The Small and Large Magellanic, two of the Milky Way’s closest neighbors, are linked together by a bridge of neutral hydrogen and now, for the first time, astronomers have been able to map the magnetic field streaming through it.
An international team of researchers has used an Australian radio telescope to study the 75,000-light-year gas bridge and measured a magnetic field about a million times weaker than Earth’s own. Their results are published in the Monthly Notices of the Royal Astronomical Society.
The Small and Large Magellanic Clouds (SMC and LMC) are two dwarf galaxies orbiting our galaxy at a distance of 200,000 and 160,000 light-years respectively. Now that the researchers have proved that the magnetic field exists, they hope to understand if it is generated by the galaxies or by the Magellanic Bridge itself.
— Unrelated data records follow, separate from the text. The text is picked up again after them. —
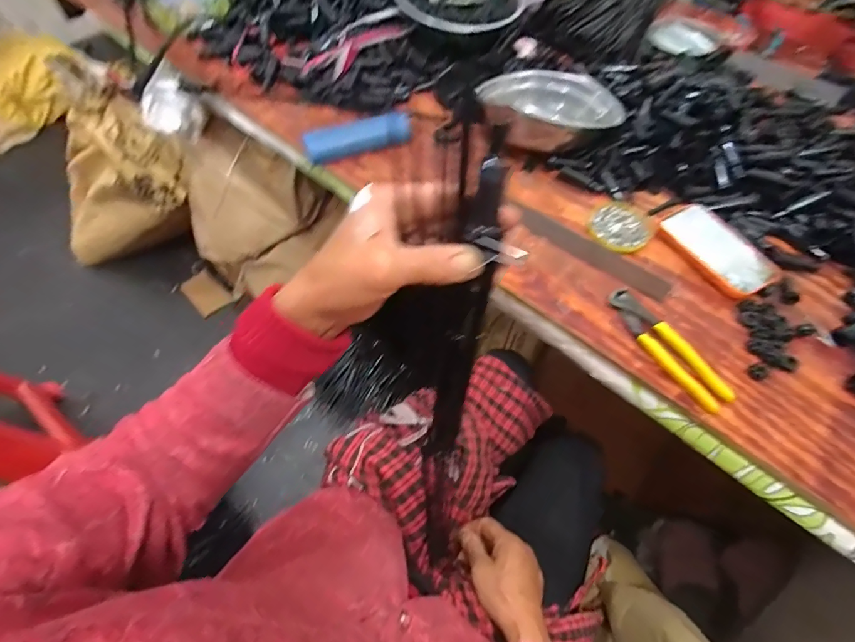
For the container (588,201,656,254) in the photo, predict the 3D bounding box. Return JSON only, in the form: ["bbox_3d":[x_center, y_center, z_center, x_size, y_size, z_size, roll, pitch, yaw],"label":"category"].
[{"bbox_3d":[0.270,-0.132,0.578,0.079,0.007,0.084,1,60,-2],"label":"container"}]

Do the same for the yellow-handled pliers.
[{"bbox_3d":[0.275,0.029,0.483,0.037,0.018,0.164,-26,64,-16],"label":"yellow-handled pliers"}]

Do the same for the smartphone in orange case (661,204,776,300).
[{"bbox_3d":[0.382,-0.096,0.549,0.080,0.018,0.145,-22,63,-14],"label":"smartphone in orange case"}]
“There were hints that this magnetic field might exist, but no one had observed it until now,” lead author Jane Kaczmarek, from the University of Sydney, said in a statement.
“Understanding the role that magnetic fields play in the evolution of galaxies and their environment is a fundamental question in astronomy that remains to be answered.”
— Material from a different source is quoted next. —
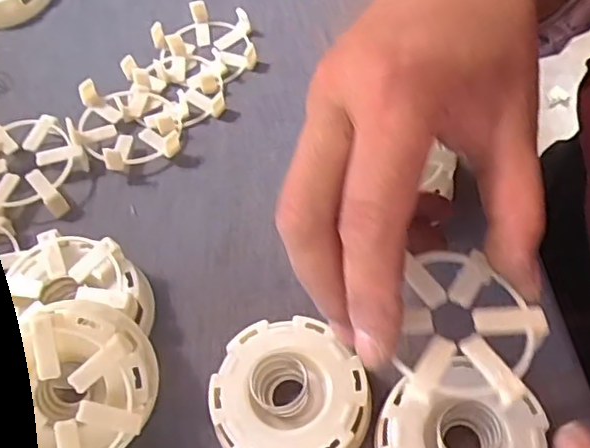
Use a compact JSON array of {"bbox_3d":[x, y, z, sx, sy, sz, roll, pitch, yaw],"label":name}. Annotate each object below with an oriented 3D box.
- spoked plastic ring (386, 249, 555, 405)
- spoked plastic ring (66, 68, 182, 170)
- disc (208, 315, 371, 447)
[{"bbox_3d":[0.062,0.035,0.222,0.047,0.008,0.057,12,58,7],"label":"spoked plastic ring"},{"bbox_3d":[-0.093,-0.056,0.351,0.058,0.018,0.063,-2,60,4],"label":"spoked plastic ring"},{"bbox_3d":[-0.003,0.073,0.265,0.062,0.022,0.062,-2,60,4],"label":"disc"}]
The researchers suggest that as the two galaxies interacted with each other their magnetic fields have been pulled together by the gas that formed the bridge (and a few stars), with a single intergalactic magnetic field across both galaxies.
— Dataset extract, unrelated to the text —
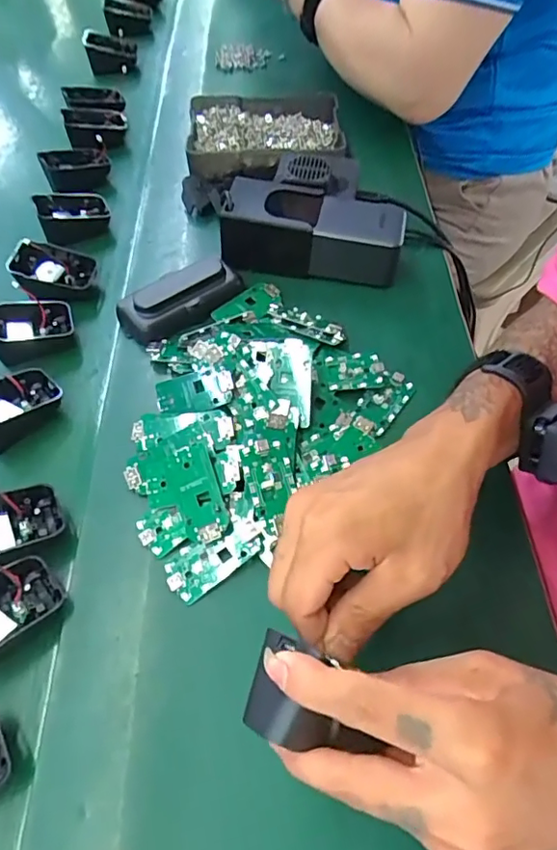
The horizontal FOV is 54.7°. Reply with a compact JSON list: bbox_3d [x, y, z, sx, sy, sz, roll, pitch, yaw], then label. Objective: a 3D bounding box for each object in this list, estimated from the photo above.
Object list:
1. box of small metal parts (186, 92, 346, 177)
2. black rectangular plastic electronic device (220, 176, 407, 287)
[{"bbox_3d":[-0.015,-0.307,0.569,0.156,0.033,0.129,-3,61,2],"label":"box of small metal parts"},{"bbox_3d":[0.030,-0.177,0.479,0.157,0.057,0.069,7,57,9],"label":"black rectangular plastic electronic device"}]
“In general, we don’t know how such vast magnetic fields are generated, nor how these large-scale magnetic fields affect galaxy formation and evolution,” added Kaczmarek. “The LMC and SMC are our nearest neighbors, so understanding how they evolve may help us understand how our Milky Way Galaxy will evolve.”
Detecting such a weak and distant magnetic field has not been easy. The researchers use the polarization of light to work out the effect of magnetic fields. Polarized light waves oscillate in a single direction, and when they pass through a magnetic field the plane in which they are polarized is rotated. So the team used the Australia Telescope Compact Array radio telescope to study the light from 167 polarized extragalactic radio sources.
“The radio emission from the distant galaxies served as background ‘flashlights’ that shine through the Bridge,” says Kaczmarek. “Its magnetic field then changes the polarization of the radio signal. How the polarized light is changed tells us about the intervening magnetic field.”
More and more galaxies and galactic structures appear to have extended magnetic fields. Astronomers have begun to study them and soon we might see how much of a role they play in the cosmic arena.